A selection of this year's facts and figures

The Highs:
The internet has taken only 7 years to penetrate a quarter of the US population, while the telephone took up to 35 years to accomplish the same feat. (Europemedia — August 23)

During the past three years, female attendance at computer security training courses run by organizations like the SANS Institute has tripled. ( — October 9)

According to figures released Wednesday by analysts at Jupiter Media Metrix, U.S. women over the age of 18 comprise 40.9 percent of all online users. Men 18 and up now compose 39.8 percent of all online users. (Washington Post— June 13)

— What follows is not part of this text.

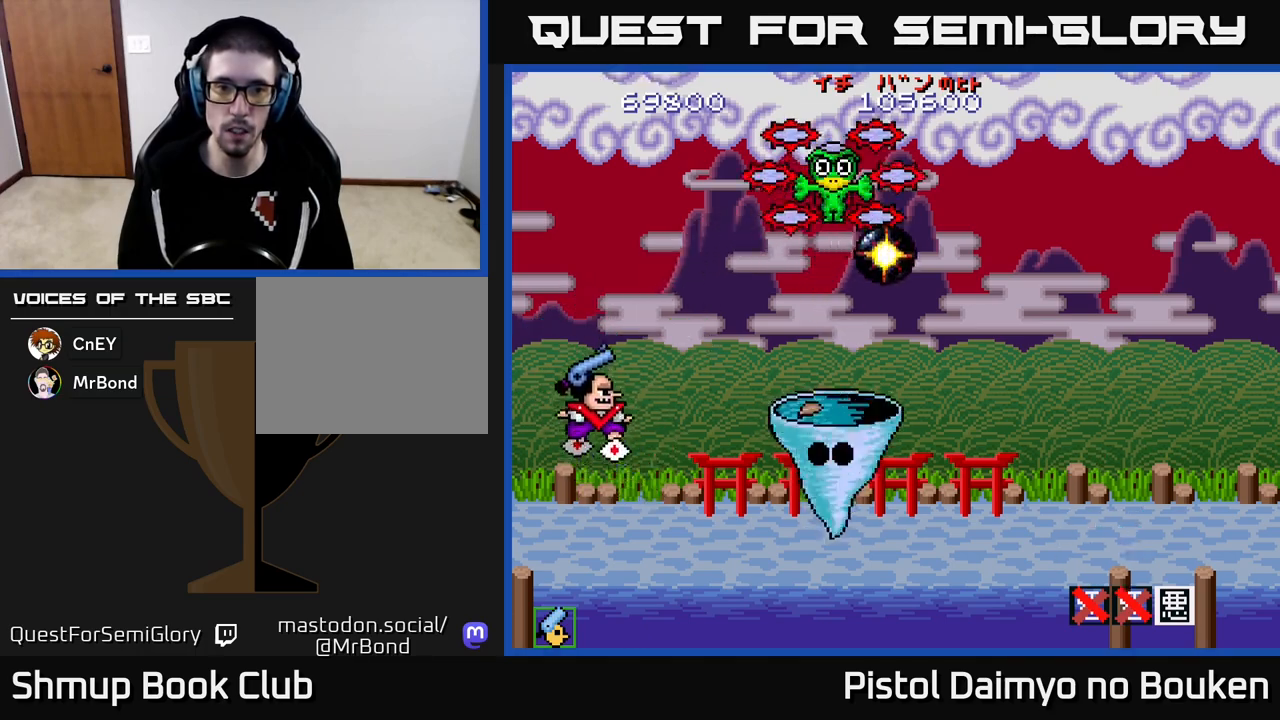
{"buttons": ["A", "DPAD_UP"], "left_stick": "center", "events": [[50, "DPAD_LEFT", "down"], [200, "DPAD_LEFT", "up"], [217, "DPAD_UP", "up"], [317, "DPAD_UP", "down"]]}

The Internet Archive, informally called the Wayback Machine, holds more 100 terabytes and 10 billion Web pages dating to 1996, including millions that had vanished as dot-coms collapsed, big companies scaled back or updated their offering. (LA Times — October 25)

Over 7,300 copyrighted books are currently available for free via online file-sharing networks. ( — August)

The subject of one of the world's first webcams - a coffee pot in a Cambridge University computer lab - has sold on eBay for £3,350. (The Guardian — August)

In a recent survey by Pew Internet, more than 60 percent of parents reported that they checked to see which Web sites their teenagers had visited. (NY Times)

Only 3 percent of UK credit card fraud relates to the internet, according to experts. (The Guardian — June 23)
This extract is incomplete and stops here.